Hmmm, I wouldn’t say anything has ever managed to keep me out of trouble but Anthony and his boys have helped. I have a ready made family now, which has been a new and genuinely wonderful experience. Also Henry the horse keeps me grounded but it’s running that burns off a lot of my excess energy which helps!.

Do you have any running experiences you'd care to forget?

Typically, any run when my lungs have been bad and I haven’t quite realised or accepted it yet! Just before Christmas was bad and a recent RR10 was also quite bad – you know it’s bad when you feel like you are going to die at the first mile. It’s normally running that tells me how well I am, when bad, my time just starts to drop and drop and drop. You struggle to keep up with people you can normally beat. Just before Christmas Anthony was having to stop and wait for me on little 3 mile trots round the block ;). I dropped down to group 2 and struggled to keep up with them. It was the 7-6-5-4-3-2-1 session round Calmore Industrial Estate and I remember being thankful it was dark as I was nearly in tears. It was hilarious really, people could tell so kept making jokey comments like “what are you doing back here?!” – which really cheered me up, but it was also then I knew it wasn’t just in my head, the club could even see how poorly I was running so it was time to get checked out at the hospital. The one good thing was that Anthony had his moment of being better than me. Everyone needs their 5 minutes, eh (he’s gonna kill me).
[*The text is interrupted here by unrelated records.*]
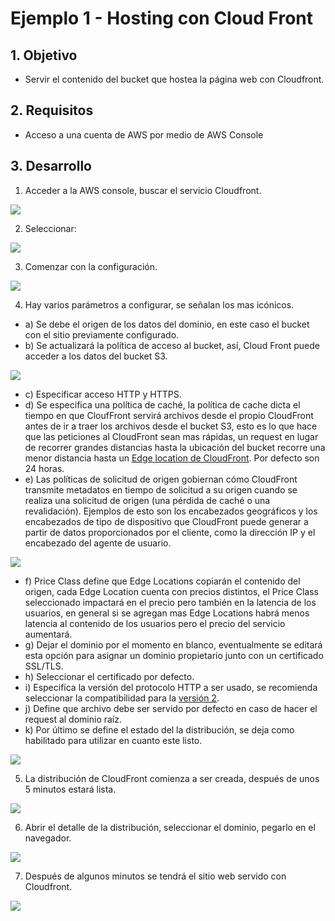 # Ejemplo 1 - Hosting con Cloud Front


## 1. Objetivo 
- Servir el contenido del bucket que hostea la página web con Cloudfront.

## 2. Requisitos 
- Acceso a una cuenta de AWS por medio de AWS Console

## 3. Desarrollo 

1. Acceder a la AWS console, buscar el servicio Cloudfront.

<img src="img/ej1-access-to-cloudfront.png"></img>

2. Seleccionar:

<img src="img/ej1-crear-distribucion.png"></img>

3. Comenzar con la configuración.

<img src="img/ej1-delivery-method.png"></img>

4. Hay varios parámetros a configurar, se señalan los mas icónicos.
- a) Se debe el origen de los datos del dominio, en este caso el bucket con el sitio previamente configurado.
- b) Se actualizará la política de acceso al bucket, así, Cloud Front puede acceder a los datos del bucket S3.

<img src="img/ej1-creacion-cloudfront_1.png"></img>


- c) Especificar acceso HTTP y HTTPS.
- d) Se especifica una política de caché, la política de cache dicta el tiempo en que CloufFront servirá archivos desde el propio CloudFront antes de ir a traer los archivos desde el bucket S3, esto es lo que hace que las peticiones al CloudFront sean mas rápidas, un request en lugar de recorrer grandes distancias hasta la ubicación del bucket recorre una menor distancia hasta un [Edge location de CloudFront](https://aws.amazon.com/es/about-aws/whats-new/2018/01/cloudfront-adds-six-new-edge-locations/). Por defecto son 24 horas.
- e) Las políticas de solicitud de origen gobiernan cómo CloudFront transmite metadatos en tiempo de solicitud a su origen cuando se realiza una solicitud de origen (una pérdida de caché o una revalidación). Ejemplos de esto son los encabezados geográficos y los encabezados de tipo de dispositivo que CloudFront puede generar a partir de datos proporcionados por el cliente, como la dirección IP y el encabezado del agente de usuario.

<img src="img/ej1-creacion-cloudfront_2.png"></img>

- f) Price Class define que Edge Locations copiarán el contenido del origen, cada Edge Location cuenta con precios distintos, el Price Class seleccionado impactará en el precio pero también en la latencia de los usuarios, en general si se agregan mas Edge Locations habrá menos latencia al contenido de los usuarios pero el precio del servicio aumentará.
- g) Dejar el dominio por el momento en blanco, eventualmente se editará esta opción para asignar un dominio propietario junto con un certificado SSL/TLS. 
- h) Seleccionar el certificado por defecto.
- i) Especifica la versión del protocolo HTTP a ser usado, se recomienda seleccionar la compatibilidad para la [versión 2](https://developers.google.com/web/fundamentals/performance/http2).
- j) Define que archivo debe ser servido por defecto en caso de hacer el request al dominio raíz.
- k) Por último se define el estado del la distribución, se deja como habilitado para utilizar en cuanto este listo.

<img src="img/ej1-creacion-cloudfront_4.png"></img>

5. La distribución de CloudFront comienza a ser creada, después de unos 5 minutos estará lista. 

<img src="img/ej1-creating-distribution-cloudfront.png"></img>

6. Abrir el detalle de la distribución, seleccionar el dominio, pegarlo en el navegador.

<img src="img/ej1-copy-cloudfront-domain.png"></img>


7. Después de algunos minutos se tendrá el sitio web servido con Cloudfront.

<img src="img/ej1-cf-done.png"></img>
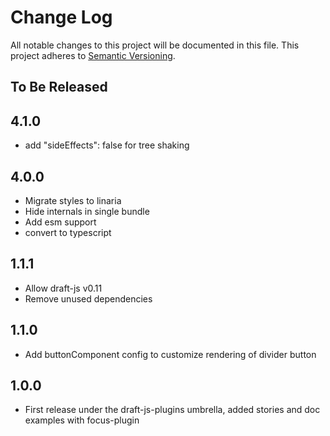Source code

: # Change Log

All notable changes to this project will be documented in this file.
This project adheres to [Semantic Versioning](http://semver.org/).

## To Be Released

## 4.1.0

- add "sideEffects": false for tree shaking

## 4.0.0

- Migrate styles to linaria
- Hide internals in single bundle
- Add esm support
- convert to typescript

## 1.1.1

- Allow draft-js v0.11
- Remove unused dependencies

## 1.1.0

- Add buttonComponent config to customize rendering of divider button

## 1.0.0

- First release under the draft-js-plugins umbrella, added stories and doc examples with focus-plugin

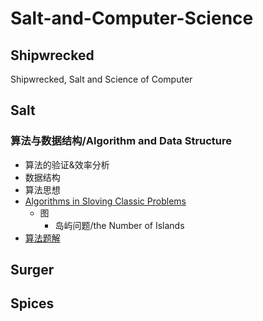 # Salt-and-Computer-Science

## Shipwrecked

Shipwrecked, Salt and Science of Computer

## Salt

### 算法与数据结构/Algorithm and Data Structure

- 算法的验证&效率分析
- 数据结构
- 算法思想
- [Algorithms in Sloving Classic Problems](Algorithms/Algorithms_in_Solving_Classic_Problems.md)
  - 图
    - 岛屿问题/the Number of Islands
- [算法题解](Algorithms/算法题解.md)

## Surger

## Spices

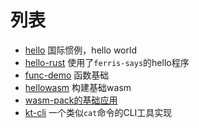 # 列表

- [hello](hello) 国际惯例，hello world
- [hello-rust](hello-rust) 使用了`ferris-says`的hello程序
- [func-demo](func-demo) 函数基础
- [hellowasm](hellowasm) 构建基础wasm
- [wasm-pack的基础应用](hello-webassembly)
- [kt-cli](kt-cli) 一个类似`cat`命令的CLI工具实现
You are living with Cystic Fibrosis, how does that affect your training?

I am lucky in that I have CF mildly. It is only when I get bugs in my lungs that things start to drop and it affects my running first and foremost. Otherwise, it doesn’t. Maybe as a result of my CF I am very determined. Almost to a dysfunctional level. I won’t quit and I won’t stop; I genuinely believe, and always have, that I am capable of doing what anyone else can. The CF clinic told me marathons weren’t really a good idea as it depletes the immune system and mine is already shot, but I have signed myself up for London – if I can do Edinburgh, I don’t see it being a problem! Life isn’t a dress rehearsal. You get one shot at it and I intend to achieve as much as possible. Plus, running is actually the only thing that keeps me mildly on the straight and narrow!! Funny, I have always run because I like my food and drink, I never once thought about the wonders it did for my lungs until lately.

What is more satisfying - racing or training?

For me, racing. Definitely. I dread it – which is why it is so rewarding. I am quite competitive and something happens to me on race days. No matter how poorly I have trained, how bad I feel, how injured I am, I am often able to pull something out the bag on race days – it’s like I become a different person. And it surprises me every time. Yet I can sabotage a perfectly good training run by listening to all the nonsense in my head. “You’re tired, it’s raining, you should rest, you’re injured….” On race days, there is no time for that rubbish. You just have to crack on.